The Chapin Hall Center for Children, the onetime orphanage and residential treatment center that now often is home to regressive advocacy disguised as “scholarship” held a forum last month about “new findings” concerning child welfare and race. The findings seemed to thoroughly flummox the Chapin Hall researchers.
But there’s nothing perplexing about the findings. In fact, they mirror what NCCPR has been finding for years, when we compare the propensity of states and counties to take away children.
Chapin Hall compared the proportion of Black children taken from their homes and the rate of racial disparity – the extent to which Black children are in foster care at a rate above their rate in the general population – to levels of poverty and “social disadvantage” in various communities.

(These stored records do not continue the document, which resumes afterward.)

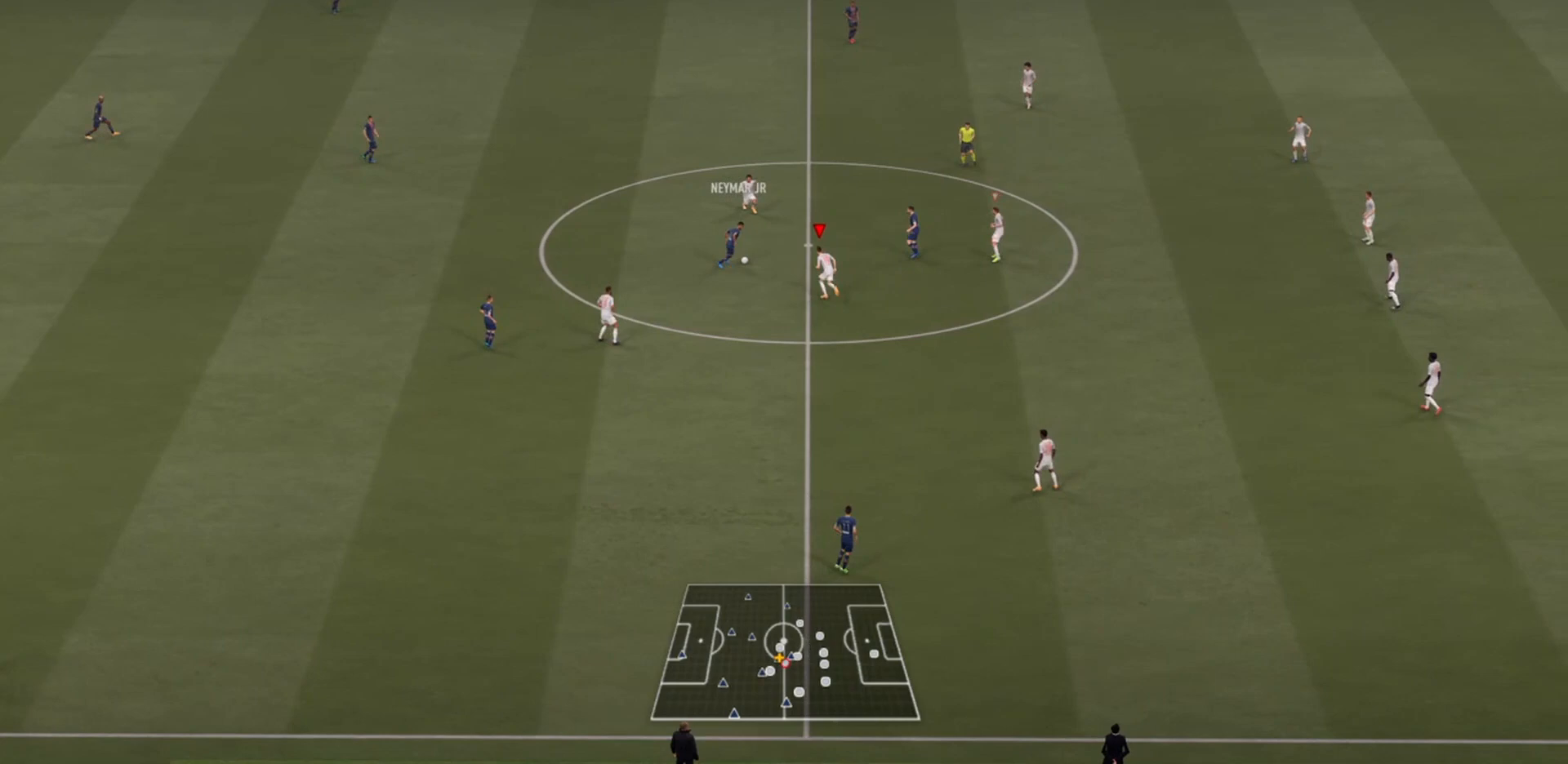
{"buttons": ["R2"], "left_stick": "up", "right_stick": "center", "events": [[300, "left_stick", "up"]]}
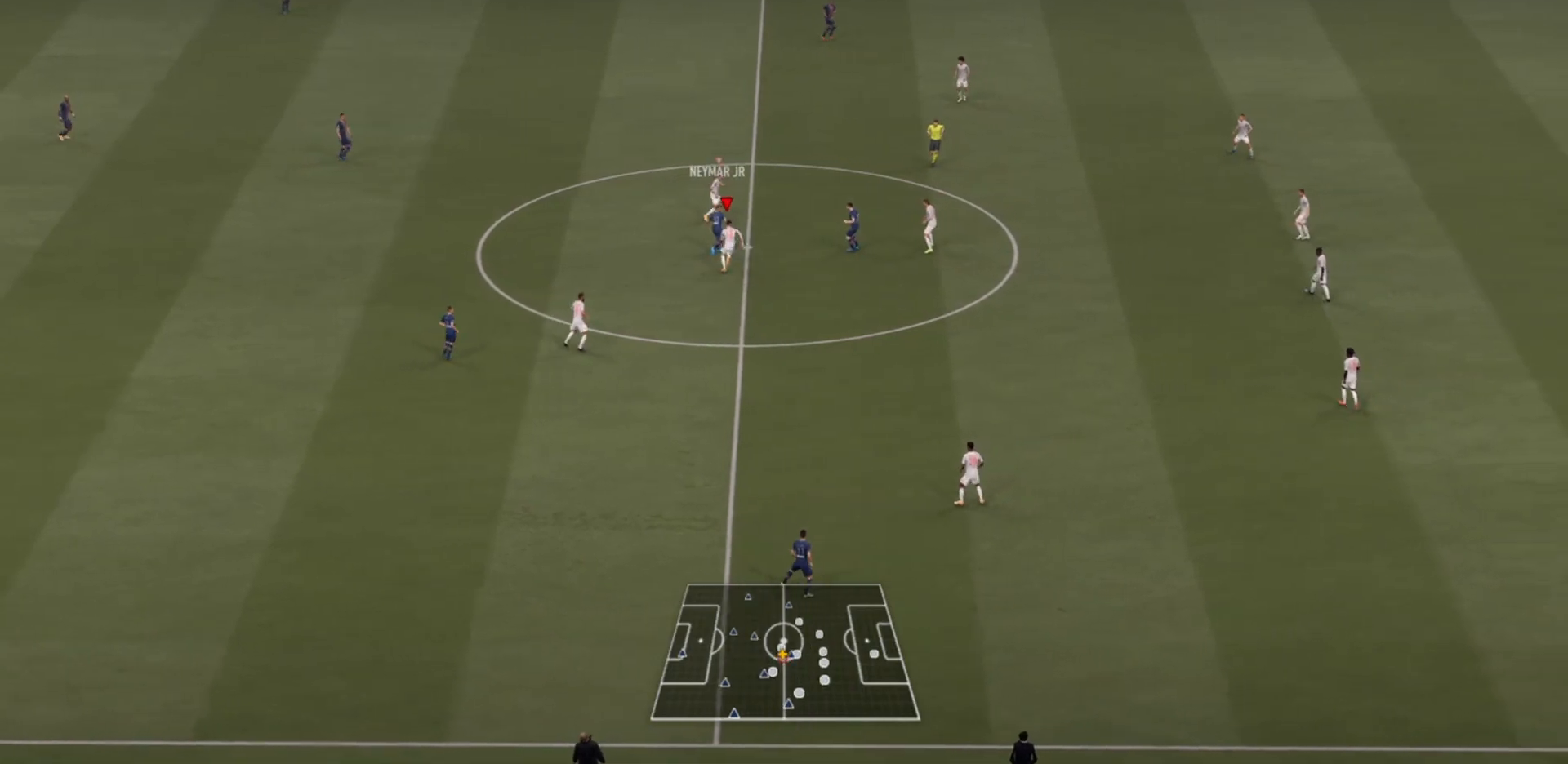
{"buttons": ["R2"], "left_stick": "up-right", "right_stick": "center", "events": [[400, "left_stick", "up-right"]]}
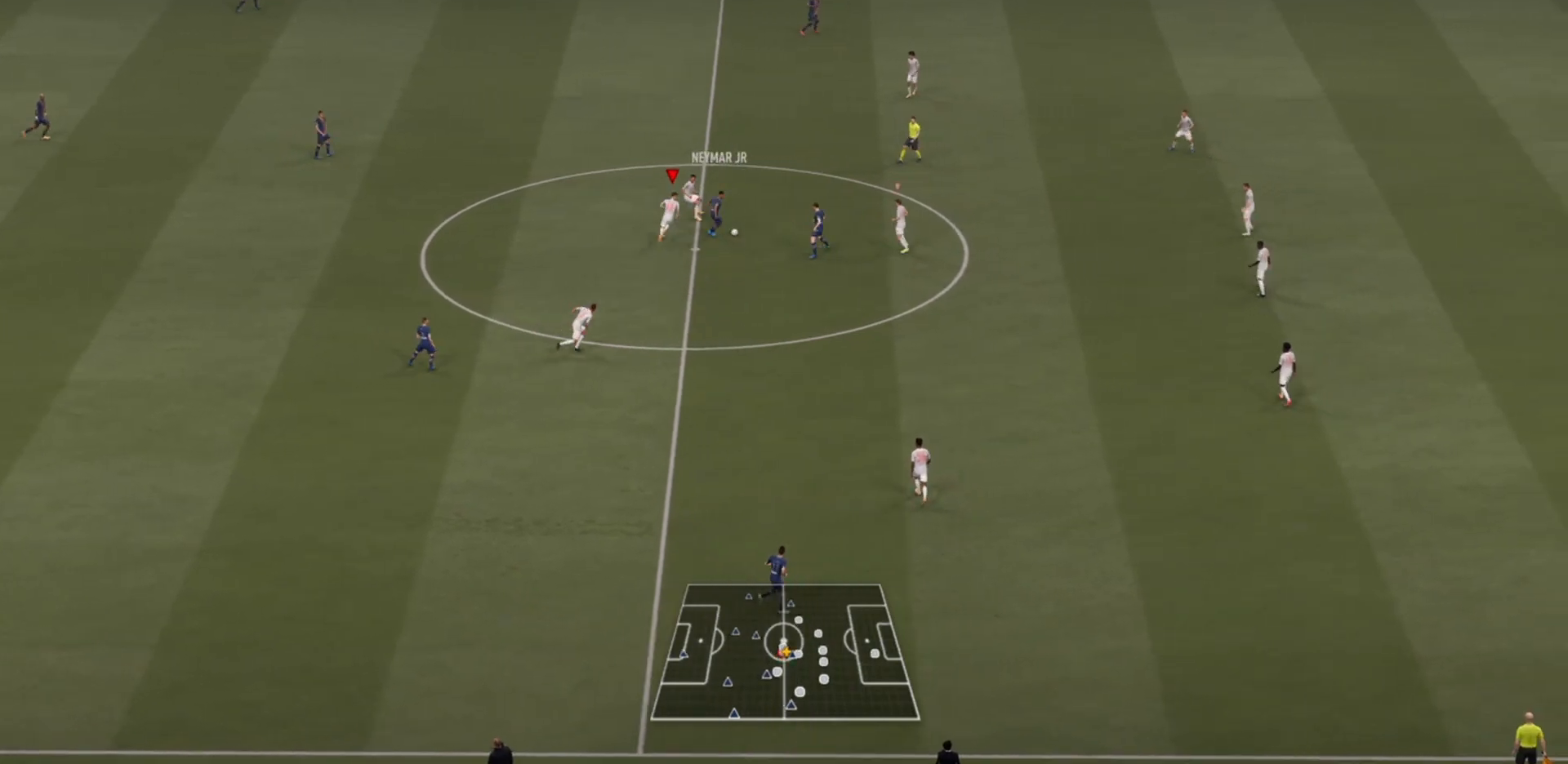
{"buttons": ["R2"], "left_stick": "up-left", "right_stick": "center", "events": [[100, "L1", "down"], [167, "left_stick", "down-right"], [233, "L1", "up"], [333, "left_stick", "right"], [500, "left_stick", "up-left"]]}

They expected to find that proportionately more Black children would be removed and that disparity rates would be higher in counties with higher poverty rates and greater social disadvantage. In fact, they found the opposite.

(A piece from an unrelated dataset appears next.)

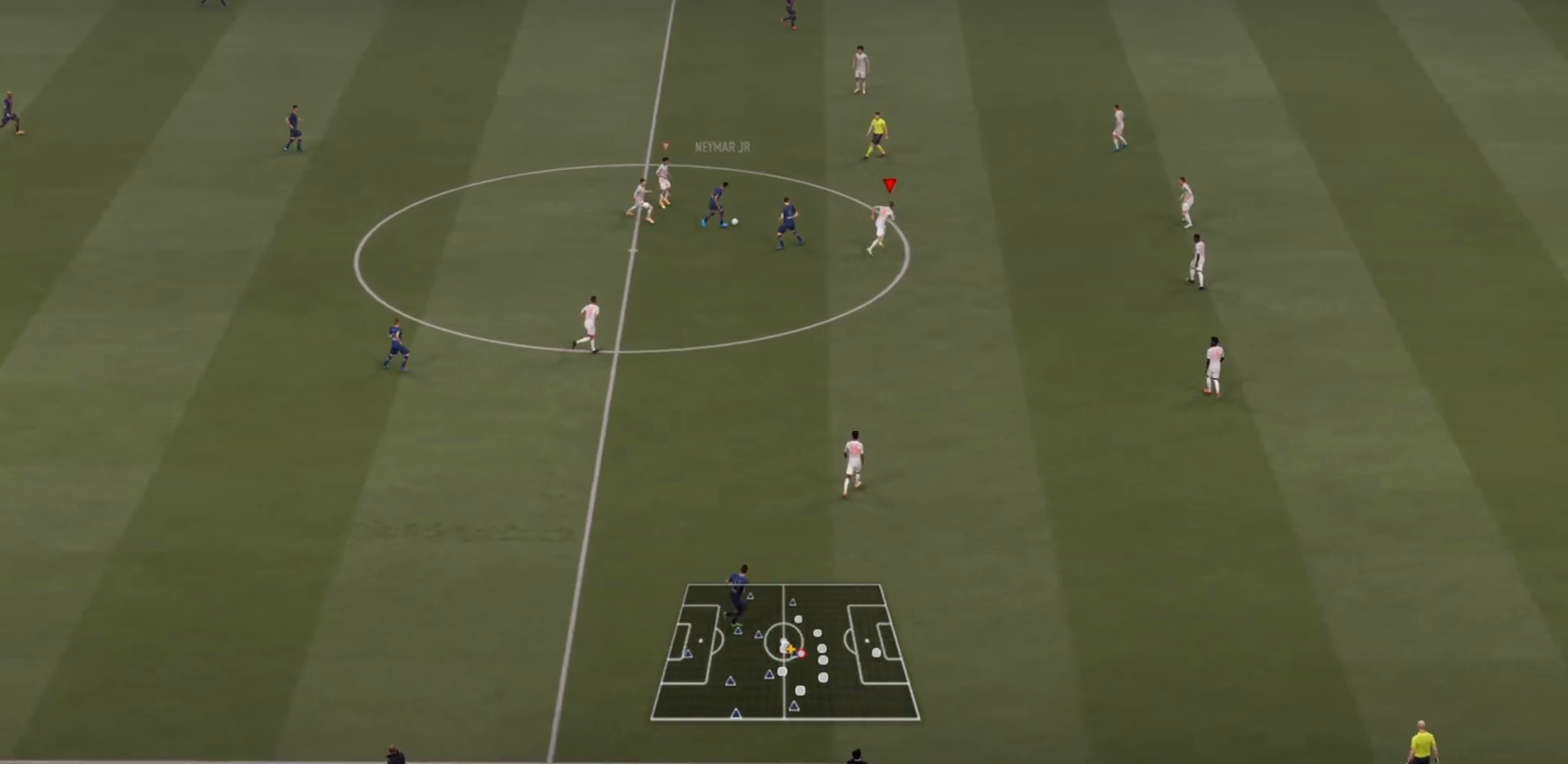
{"buttons": [], "left_stick": "up-left", "right_stick": "center", "events": [[67, "R2", "up"]]}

But of course Chapin Hall expected this because Chapin Hall wants to believe certain things: First, they want to believe that poverty not only is confused with neglect but also contributes greatly to actual child abuse. Since child abuse is linked to stress and poor people tend to be under more stress than rich people, it is reasonable that there would be some increase in actual child abuse in poor communities. But that is likely to be dwarfed by the extent to which the poverty itself is confused with neglect.

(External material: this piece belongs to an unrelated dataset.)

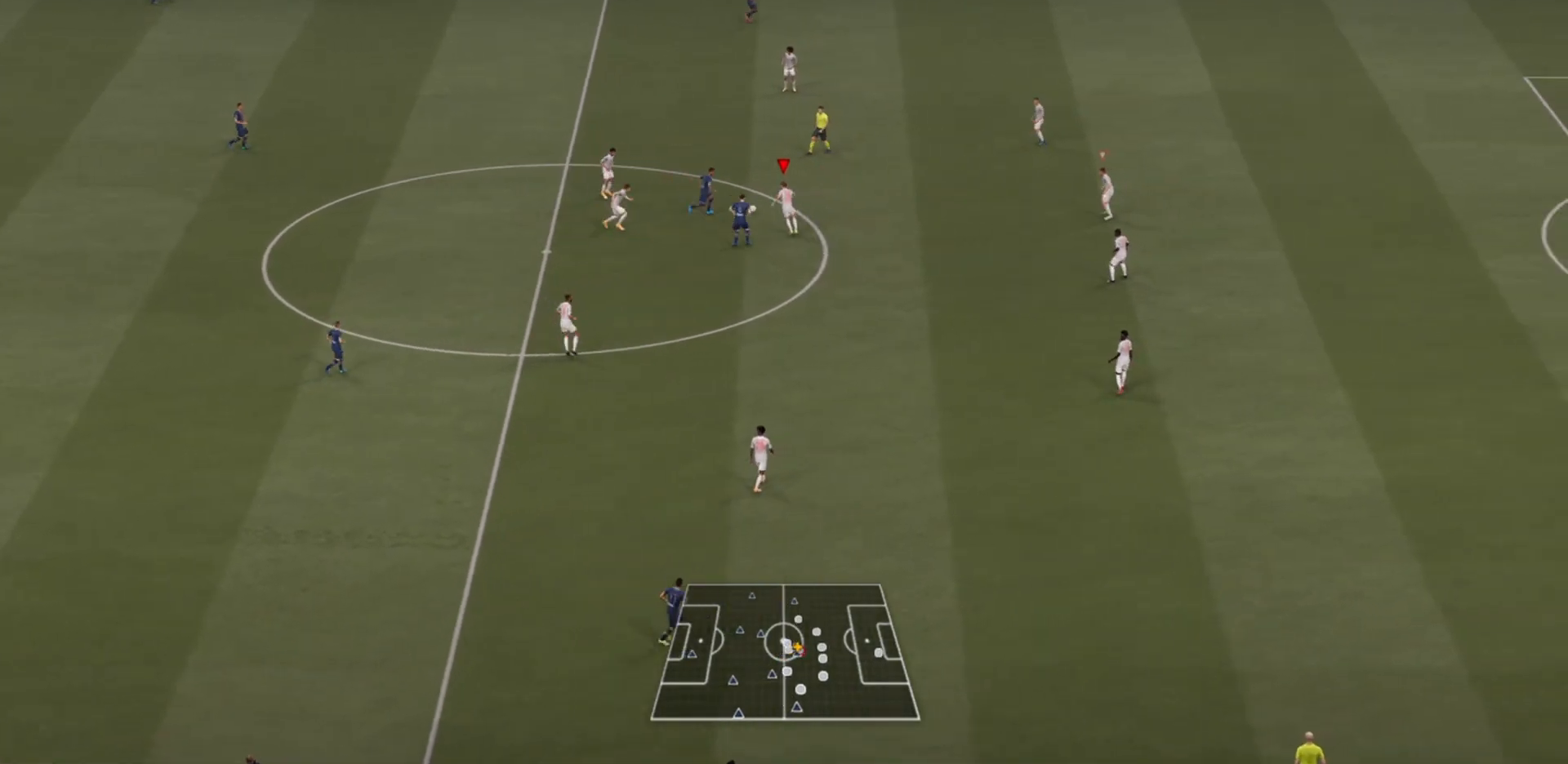
{"buttons": ["R2"], "left_stick": "right", "right_stick": "center", "events": [[133, "CIRCLE", "down"], [133, "R2", "down"], [233, "left_stick", "up-right"], [267, "CIRCLE", "up"], [367, "left_stick", "right"]]}
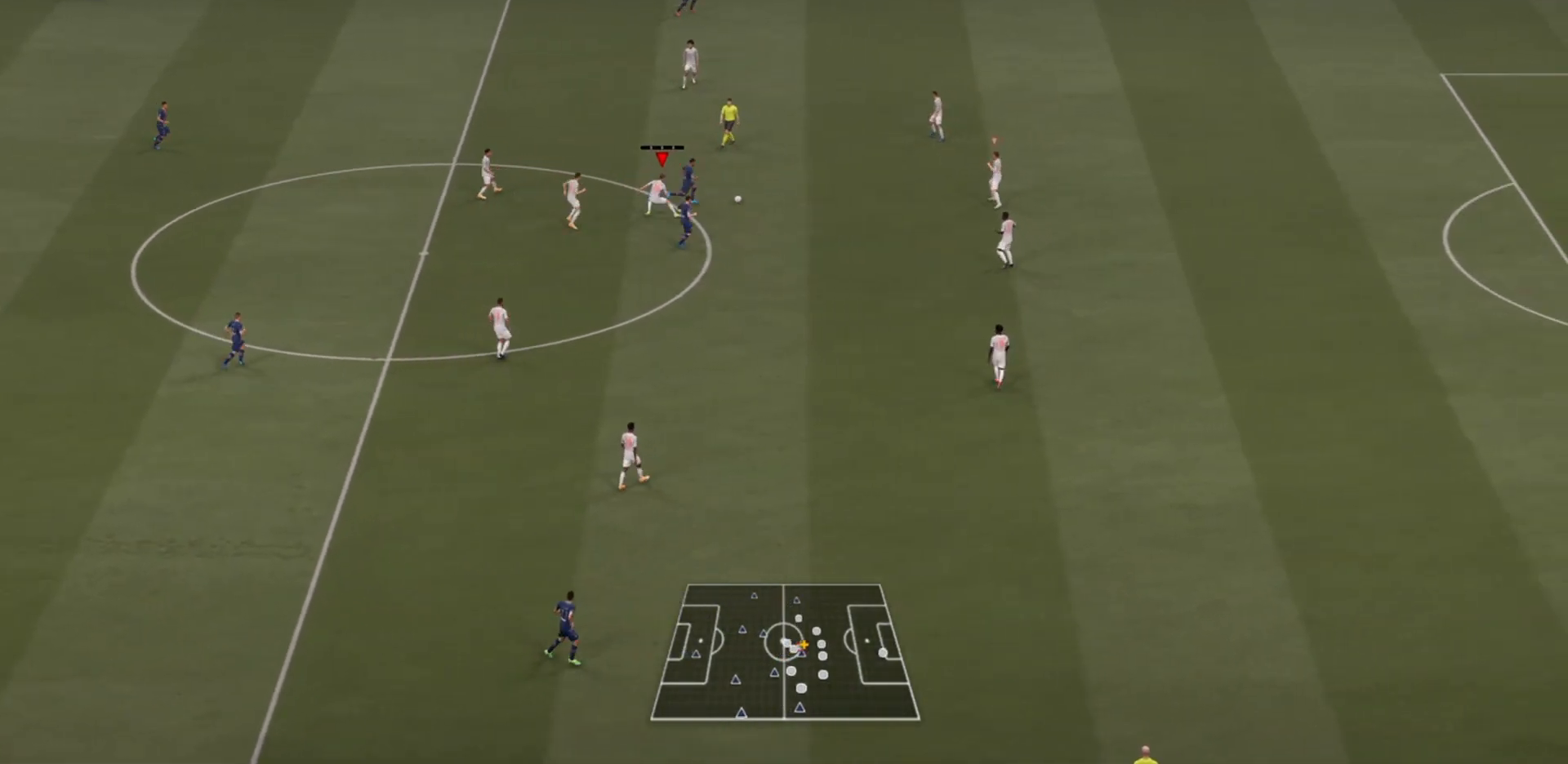
{"buttons": ["R2"], "left_stick": "left", "right_stick": "center", "events": [[233, "left_stick", "left"]]}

Chapin Hall also wants to believe that child welfare systems are rational – that caseworkers go in with their checklists of “risk factors” and remove children based on the actual amount of harm or threat of harm.
If these hypotheses are true, then, of course, there would be not only a greater number of Black children removed in poor communities, but also a greater proportion of Black children removed in poorer communities.
Such findings also would help Chapin Hall it its ongoing efforts to downplay the role of racial bias in child welfare decision-making.
But instead, they found the opposite. They found that the proportion of Black children taken away and rates of disparity actually were greater in counties with less child poverty.
They can’t figure out why. And as long as they’re “in denial” about the extent of racial bias in child welfare, they never will.
In fact, this is something NCCPR has been tracking for years. We’ve noticed, for example, that the rate of removal - entries into care compared to the total number of impoverished children – tends to be lower in big cities than their surrounding states. So New York City, Chicago and Los Angeles, for example, all have lower rates of removal than New York State, Illinois and California.
Several times, when comparing rates of removal within states, we’ve found astoundingly high rates in very affluent counties.
Once you acknowledge that the racial bias that is part of the rest of American life does not, in fact, stop at the child welfare agency door, it’s not all that hard to figure out why.
Big cities often are poorer than their surrounding states. In addition, the poverty in big cities is concentrated and very, very visible. So child protective services caseworkers are used to it. They see it all the time. So they are less likely to confuse the poverty they see with neglect.
In contrast, in a county filled with McMansions, the substandard housing in which poor people must live may well shock a caseworker, so she is more likely to take the child and run.
Similarly, there is likely to be more racial bias in a community where few minorities live.
One can see how this all plays out by looking at one very, very affluent county in Georgia; Fayette County, near Atlanta. Median household income in Fayette County is $79,000 per year, compared to $46,000 for the state as a whole. When we first calculated the rate of removal in Georgia counties, in 2007, Fayette county had one of the highest rates of removal we’d ever seen in any jurisdiction anywhere in America to that point.
There were very, very few poor people in Fayette County – but the poor people who were there were prime targets for child protective services in a way that just didn’t happen in, say, Atlanta.
In the intervening years three things happened:
● NCCPR’s findings prompted the Fayette County NAACP to increase its own, ongoing efforts to curb bias in child welfare in the county – they already had been active as a result of individual cases.
● Reform-minded leaders at the state child welfare agency replaced the leaders in the Fayette County office and began working to curb wrongful removal.
● But also, the demographics of the county changed. The percentage of children living in poverty, though still low, nearly doubled, from 5.9 percent to ten percent.
Total entries into care declined sharply, and today the rate of removal in Fayette County is roughly at the state average.
A combination of aggressive action by local advocates and the state and the simple fact that Fayette County child welfare workers got more familiar with poor people and less prone to confuse their poverty with neglect – or their race with bad parenting – made a huge difference.
So the Chapin Hall findings are a mystery only if, like the people at Chapin Hall, you are unwilling to accept that racial disparity in child welfare has a whole lot to do with – race.